# New Member comments



## Blueheron (Jan 19, 2009)

This is my first post although I have been watching for stuff on the forum during the past 3 years when we started vacationing down here. Before that we vacationed in the Keys off and on for 15 years. Now it looks like we will get to spend the winters here for (hopefully) many years to come, so I decided it is time to join up. And I have the time because I am currently back home in Michigan and the weather is miserable.

For what it is worth, here is what I think

1. The fishing around Pensacola is fantastic - much better than even many locals realize. The proximity of the Pass and the 3 Mile Bridge to people in small boats makes this better than anything we saw in the Keys in spite of all the publicity the Keys gets. (It's 5 miles across open water to the reef on the ocean side of the Keys and even further to the banks in Florida Bay.)

2. The 3 Mile Bridge is the best fishing spot for fun fishing anywhere, and the white trout is vastly underrated as a food fish. We like them (fresh) as much as the walleye here in Michigan.

3. The scenery around thePass is breath taking. What a natural jewel for people with boats to enjoy.

4. The regulars who post info on the forum are really good, and we are fortunate the local guides like Capt. Wes and Eric are eager to share their help.

So, I really like it here. That's what I think.


----------



## Garbo (Oct 2, 2007)

Welcome.


----------



## lobsterman (Sep 30, 2007)

To the insanity. We are glad you decided to join us.


----------



## true-king (Oct 2, 2007)

Thanks for the nice comments! Welecome.


----------



## jigslinger (Sep 30, 2007)

I totally agree.


----------



## Voodoo Lounge (Sep 28, 2007)

Welcome, it gets a little crazy at times, but overall, it's a great place to call home!!


----------



## ironman172 (Sep 28, 2007)

Welcome!!! and I couldn't agree more!!


----------



## Emerald Ghost (Mar 11, 2008)

I think for some who have lived here all of their life you sometimes think that "the grass is greener on the other side",

but I have been in and out of Pensacola for over 50 years, and I can tell you that the ******* Riviera is one of the best kept secrets around.

Enjoy !


----------



## need2fish (Oct 2, 2007)

Welcome. Glad to have you here.


----------



## JoeZ (Sep 30, 2007)

Welcome.

White trout ARE underrated aren't they?


----------



## dailysaw (Jan 22, 2008)

welcome! :usaflag


----------



## jjam (Dec 9, 2007)

Welcome! Glad you decided to join.

I agree with yourcomparisons why our area is the place to be.:bowdown

Jimmy


----------



## Doogiesar (Oct 4, 2007)

Welcome, Yes this place has that certain something that keeps me thinking about retiring here after the military. I go to Ft. Myers to visit and we fish for Snook and reds there, and a Pensacola has it beat by far. Ft. Myers has better weather but thats about it.

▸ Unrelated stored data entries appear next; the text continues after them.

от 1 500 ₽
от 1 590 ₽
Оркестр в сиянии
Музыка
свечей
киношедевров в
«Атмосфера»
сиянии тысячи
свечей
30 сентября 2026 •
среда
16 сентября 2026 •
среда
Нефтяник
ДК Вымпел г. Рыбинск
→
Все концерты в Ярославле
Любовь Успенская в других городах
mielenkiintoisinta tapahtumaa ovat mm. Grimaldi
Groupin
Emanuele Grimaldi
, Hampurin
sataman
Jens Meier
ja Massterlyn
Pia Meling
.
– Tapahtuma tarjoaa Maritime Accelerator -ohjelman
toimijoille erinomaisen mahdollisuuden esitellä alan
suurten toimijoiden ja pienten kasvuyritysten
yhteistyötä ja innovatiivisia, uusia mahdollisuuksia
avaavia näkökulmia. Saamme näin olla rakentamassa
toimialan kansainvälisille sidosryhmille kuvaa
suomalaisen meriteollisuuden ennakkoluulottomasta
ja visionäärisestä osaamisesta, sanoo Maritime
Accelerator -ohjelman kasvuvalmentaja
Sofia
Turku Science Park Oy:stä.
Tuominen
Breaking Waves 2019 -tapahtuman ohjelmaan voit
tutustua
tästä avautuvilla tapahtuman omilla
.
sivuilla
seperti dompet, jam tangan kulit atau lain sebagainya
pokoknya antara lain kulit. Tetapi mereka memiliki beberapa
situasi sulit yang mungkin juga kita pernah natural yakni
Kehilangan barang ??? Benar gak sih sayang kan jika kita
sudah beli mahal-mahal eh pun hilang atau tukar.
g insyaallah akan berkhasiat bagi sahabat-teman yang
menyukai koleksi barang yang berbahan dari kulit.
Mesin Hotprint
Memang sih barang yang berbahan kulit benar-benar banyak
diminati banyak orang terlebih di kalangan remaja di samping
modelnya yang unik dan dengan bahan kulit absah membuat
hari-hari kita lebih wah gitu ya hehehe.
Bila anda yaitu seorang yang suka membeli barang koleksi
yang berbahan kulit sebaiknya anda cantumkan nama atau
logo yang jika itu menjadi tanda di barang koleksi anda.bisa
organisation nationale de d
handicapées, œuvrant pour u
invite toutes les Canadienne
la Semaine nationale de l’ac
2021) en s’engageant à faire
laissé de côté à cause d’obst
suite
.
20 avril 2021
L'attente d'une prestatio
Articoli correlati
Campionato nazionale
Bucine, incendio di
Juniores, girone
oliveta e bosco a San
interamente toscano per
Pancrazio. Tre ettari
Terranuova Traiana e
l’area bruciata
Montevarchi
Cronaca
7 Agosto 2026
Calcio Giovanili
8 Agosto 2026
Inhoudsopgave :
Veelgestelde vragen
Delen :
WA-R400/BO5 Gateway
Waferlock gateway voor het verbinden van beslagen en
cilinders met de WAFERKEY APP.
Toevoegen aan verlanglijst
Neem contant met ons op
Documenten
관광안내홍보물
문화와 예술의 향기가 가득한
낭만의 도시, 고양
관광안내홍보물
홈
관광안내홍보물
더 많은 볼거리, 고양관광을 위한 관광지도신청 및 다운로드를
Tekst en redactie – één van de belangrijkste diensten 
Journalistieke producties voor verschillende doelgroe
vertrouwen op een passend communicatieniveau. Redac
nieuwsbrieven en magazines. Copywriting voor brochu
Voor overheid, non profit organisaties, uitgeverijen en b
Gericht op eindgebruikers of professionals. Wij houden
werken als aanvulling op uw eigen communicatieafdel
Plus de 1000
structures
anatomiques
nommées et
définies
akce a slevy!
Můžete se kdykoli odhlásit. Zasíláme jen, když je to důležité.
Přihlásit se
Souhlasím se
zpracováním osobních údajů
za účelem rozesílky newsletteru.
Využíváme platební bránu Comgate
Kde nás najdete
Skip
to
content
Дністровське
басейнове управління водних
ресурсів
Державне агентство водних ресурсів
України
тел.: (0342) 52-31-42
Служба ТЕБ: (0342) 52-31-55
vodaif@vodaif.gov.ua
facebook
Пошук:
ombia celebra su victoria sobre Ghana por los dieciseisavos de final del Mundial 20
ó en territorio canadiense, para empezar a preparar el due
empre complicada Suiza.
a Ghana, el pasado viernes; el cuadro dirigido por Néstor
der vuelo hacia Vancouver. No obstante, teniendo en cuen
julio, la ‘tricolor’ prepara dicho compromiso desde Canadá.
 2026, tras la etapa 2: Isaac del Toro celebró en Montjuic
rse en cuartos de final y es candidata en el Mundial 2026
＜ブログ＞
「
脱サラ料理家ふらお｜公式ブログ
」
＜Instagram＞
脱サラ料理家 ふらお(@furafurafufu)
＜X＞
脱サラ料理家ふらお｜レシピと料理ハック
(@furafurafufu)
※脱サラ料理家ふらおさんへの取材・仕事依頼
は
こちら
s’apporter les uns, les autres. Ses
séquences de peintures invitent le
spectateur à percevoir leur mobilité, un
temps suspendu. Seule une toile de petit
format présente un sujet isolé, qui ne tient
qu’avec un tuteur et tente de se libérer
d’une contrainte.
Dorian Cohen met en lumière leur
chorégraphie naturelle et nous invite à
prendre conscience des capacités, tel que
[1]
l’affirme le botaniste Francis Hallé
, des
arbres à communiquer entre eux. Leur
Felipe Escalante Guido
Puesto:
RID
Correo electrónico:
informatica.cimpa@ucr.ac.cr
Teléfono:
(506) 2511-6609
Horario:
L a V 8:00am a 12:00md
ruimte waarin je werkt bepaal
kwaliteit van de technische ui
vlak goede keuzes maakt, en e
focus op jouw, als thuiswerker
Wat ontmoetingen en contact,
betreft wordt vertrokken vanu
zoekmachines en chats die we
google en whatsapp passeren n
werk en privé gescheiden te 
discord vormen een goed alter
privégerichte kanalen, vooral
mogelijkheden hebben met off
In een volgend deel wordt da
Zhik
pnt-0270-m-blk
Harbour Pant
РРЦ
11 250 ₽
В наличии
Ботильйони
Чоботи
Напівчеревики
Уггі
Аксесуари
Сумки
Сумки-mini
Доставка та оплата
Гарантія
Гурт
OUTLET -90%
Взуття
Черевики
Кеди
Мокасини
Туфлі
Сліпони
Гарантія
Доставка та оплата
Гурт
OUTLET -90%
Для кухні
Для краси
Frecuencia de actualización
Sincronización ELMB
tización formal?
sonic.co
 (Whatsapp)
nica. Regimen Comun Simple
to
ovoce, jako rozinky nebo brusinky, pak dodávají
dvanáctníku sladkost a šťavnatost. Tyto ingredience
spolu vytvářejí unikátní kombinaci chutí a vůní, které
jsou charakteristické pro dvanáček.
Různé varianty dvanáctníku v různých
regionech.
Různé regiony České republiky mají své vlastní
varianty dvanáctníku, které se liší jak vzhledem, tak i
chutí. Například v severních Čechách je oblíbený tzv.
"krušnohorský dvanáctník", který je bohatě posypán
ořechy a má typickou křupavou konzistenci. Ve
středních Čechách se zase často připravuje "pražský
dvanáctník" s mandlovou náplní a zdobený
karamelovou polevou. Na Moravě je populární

again, welcome, come join the fun when you get back down here.


----------



## Glastronix (Apr 14, 2008)

Welcome...I concur...especially about the white trout!!!!!!


----------



## Blueheron (Jan 19, 2009)

Thanks for responding. Your posts have been very informative and inspiring. I remember the Glastorn boats from the good old days. They were very popular on Lake St. Clair in Michigan.

Good luck with all those reds.... Do you ever fish along the beach on the Gulf side at Ft. Pickens. We get the boat in as close was we can and we have done really well sight casting as schools pass by.


----------



## Flathead (Oct 8, 2007)

Welcome:letsdrink


----------



## parrothead (Oct 1, 2007)

Welcome!!!!!!!!!!!! We love it to.

Scott


----------